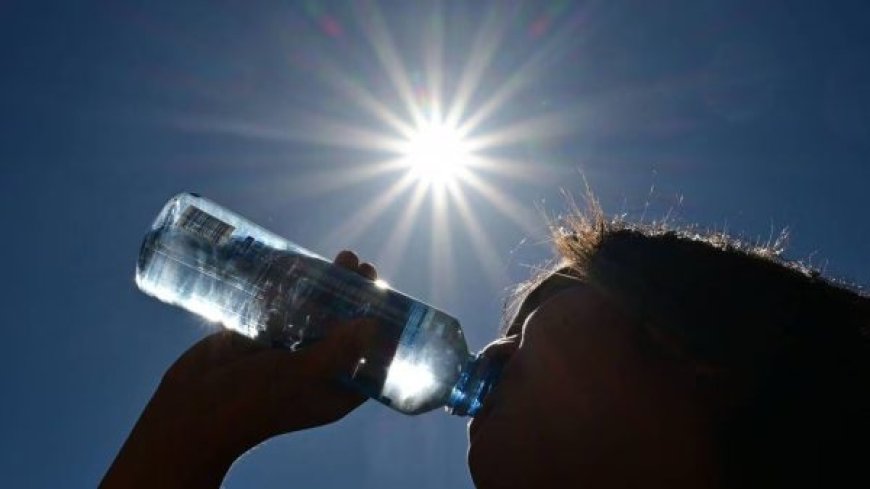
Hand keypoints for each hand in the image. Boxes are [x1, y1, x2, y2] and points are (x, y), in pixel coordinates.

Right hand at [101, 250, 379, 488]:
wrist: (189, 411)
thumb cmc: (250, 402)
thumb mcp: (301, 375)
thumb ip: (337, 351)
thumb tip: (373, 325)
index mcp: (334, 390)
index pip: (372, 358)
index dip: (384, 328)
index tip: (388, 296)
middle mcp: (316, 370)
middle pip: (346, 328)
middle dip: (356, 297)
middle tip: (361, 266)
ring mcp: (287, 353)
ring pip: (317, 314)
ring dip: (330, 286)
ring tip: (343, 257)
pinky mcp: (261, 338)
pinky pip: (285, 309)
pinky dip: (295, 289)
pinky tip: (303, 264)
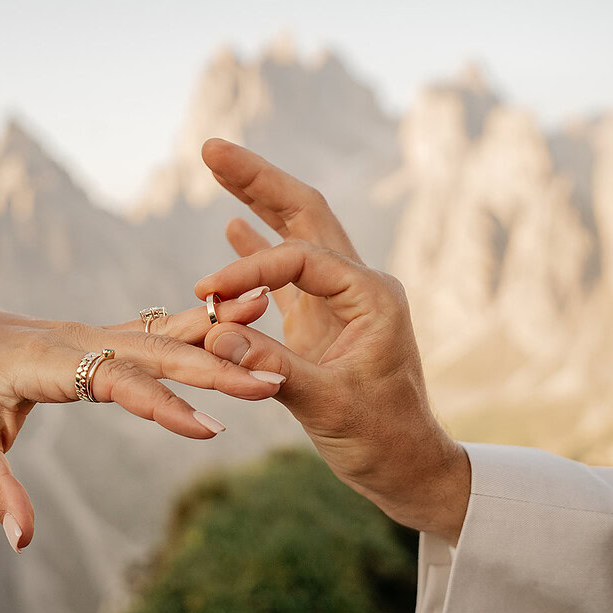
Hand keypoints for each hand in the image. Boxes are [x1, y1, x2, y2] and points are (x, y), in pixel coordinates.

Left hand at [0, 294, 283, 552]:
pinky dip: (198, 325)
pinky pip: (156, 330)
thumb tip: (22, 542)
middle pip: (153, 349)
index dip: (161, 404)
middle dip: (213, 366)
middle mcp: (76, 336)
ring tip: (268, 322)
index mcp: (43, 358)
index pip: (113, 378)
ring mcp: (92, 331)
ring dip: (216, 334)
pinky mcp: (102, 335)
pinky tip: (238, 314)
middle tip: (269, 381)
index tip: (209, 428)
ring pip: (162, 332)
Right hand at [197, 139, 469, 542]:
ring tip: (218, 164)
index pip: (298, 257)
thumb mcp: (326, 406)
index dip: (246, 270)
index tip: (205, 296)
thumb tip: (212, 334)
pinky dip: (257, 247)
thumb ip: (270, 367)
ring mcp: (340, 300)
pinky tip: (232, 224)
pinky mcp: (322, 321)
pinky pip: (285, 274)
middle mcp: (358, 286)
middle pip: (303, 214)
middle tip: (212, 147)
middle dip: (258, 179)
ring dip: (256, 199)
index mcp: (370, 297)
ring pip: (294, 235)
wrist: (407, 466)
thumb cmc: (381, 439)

------------------------------------------------------------------------

## ACTIVITY
Output, exactly as written, only the lines from the beginning of the listing through the line containing "thumb tip: (373, 325)", both included, and no pictures.

## WRITTEN SOLUTION
Hand keypoints for each hand in the image. Boxes are [x1, y1, x2, y2] and points are (x, y), in pixel coordinates.

Right hand at [101, 250, 379, 488]:
wrist: (189, 411)
thumb cmc: (250, 402)
thumb mcp: (301, 375)
thumb ip: (337, 351)
thumb tip: (373, 325)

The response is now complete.